Requirements:
#1 Answer these questions using the review of the James Brandon Lewis album below.
(a) Whose trio album does the review compare Jesup Wagon to?
(b) Who plays drums in the rhythm section?
(c) What instrument does Parker switch to in "Lowlands of Sorrow"?
#2 Reproduce the stretch of the review below from "He takes the" through "at the end." word for word.

Document:
— begin —

A Darkly Intense, Hauntingly Blues-Infused George Washington Carver Tribute From James Brandon Lewis
Tenor saxophonist James Brandon Lewis‘ forthcoming album Jesup Wagon – streaming at Spotify– comes across as the logical follow-up to JD Allen‘s withering, darkly erudite trio album, Americana. Both sax players plunge to the depths of the blues, typically in minor keys: Allen with his someday-iconic trio, Lewis with a quintet. Lewis’ album is more high-concept. It’s a series of tone poems in tribute to George Washington Carver, complete with some acerbic spoken word by the bandleader. In terms of concisely impactful, purposefully executed ideas, this is one of the best albums of the year.
He takes the album title from the agricultural wagon that Carver invented. He opens with the title track, a stark minor-key blues riff, meticulously modulated. Then he adds the extended technique and a wide palette of dynamics. The rhythm section – William Parker on bass and Chad Taylor on drums – enters with a jaunty shuffle, cornetist Kirk Knuffke taking a first flurrying solo. From there, Lewis expands on the blues with a purist growl
Parker switches to the magically incisive Moroccan sintir bass lute to join with cellist Chris Hoffman as a two-man bass section in the gnawa-inflected blues Lowlands of Sorrow: imagine a Randy Weston tune without the piano. Knuffke sounds the alarm, fires off biting chromatics and sets up the bandleader’s 5-7-1 riffage; the two duel it out memorably at the end.

— end —

Data section:
— begin —

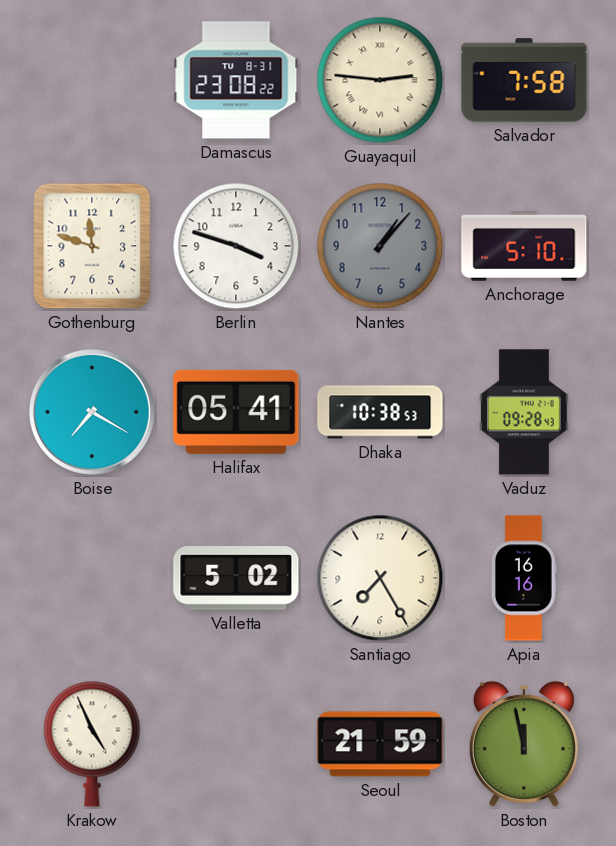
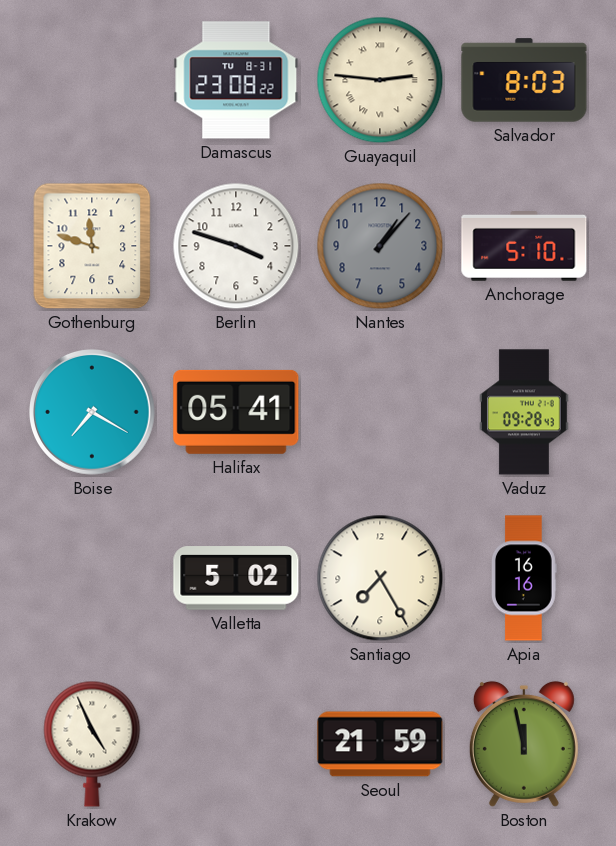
Salvador: 7:58 -> 8:03
Dhaka: 10:38 -> none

— end —

Task responses:
#1
(a) JD Allen's trio album, Americana.
(b) Chad Taylor.
(c) The Moroccan sintir bass lute.

#2
He takes the album title from the agricultural wagon that Carver invented. He opens with the title track, a stark minor-key blues riff, meticulously modulated. Then he adds the extended technique and a wide palette of dynamics. The rhythm section – William Parker on bass and Chad Taylor on drums – enters with a jaunty shuffle, cornetist Kirk Knuffke taking a first flurrying solo. From there, Lewis expands on the blues with a purist growl
Parker switches to the magically incisive Moroccan sintir bass lute to join with cellist Chris Hoffman as a two-man bass section in the gnawa-inflected blues Lowlands of Sorrow: imagine a Randy Weston tune without the piano. Knuffke sounds the alarm, fires off biting chromatics and sets up the bandleader’s 5-7-1 riffage; the two duel it out memorably at the end.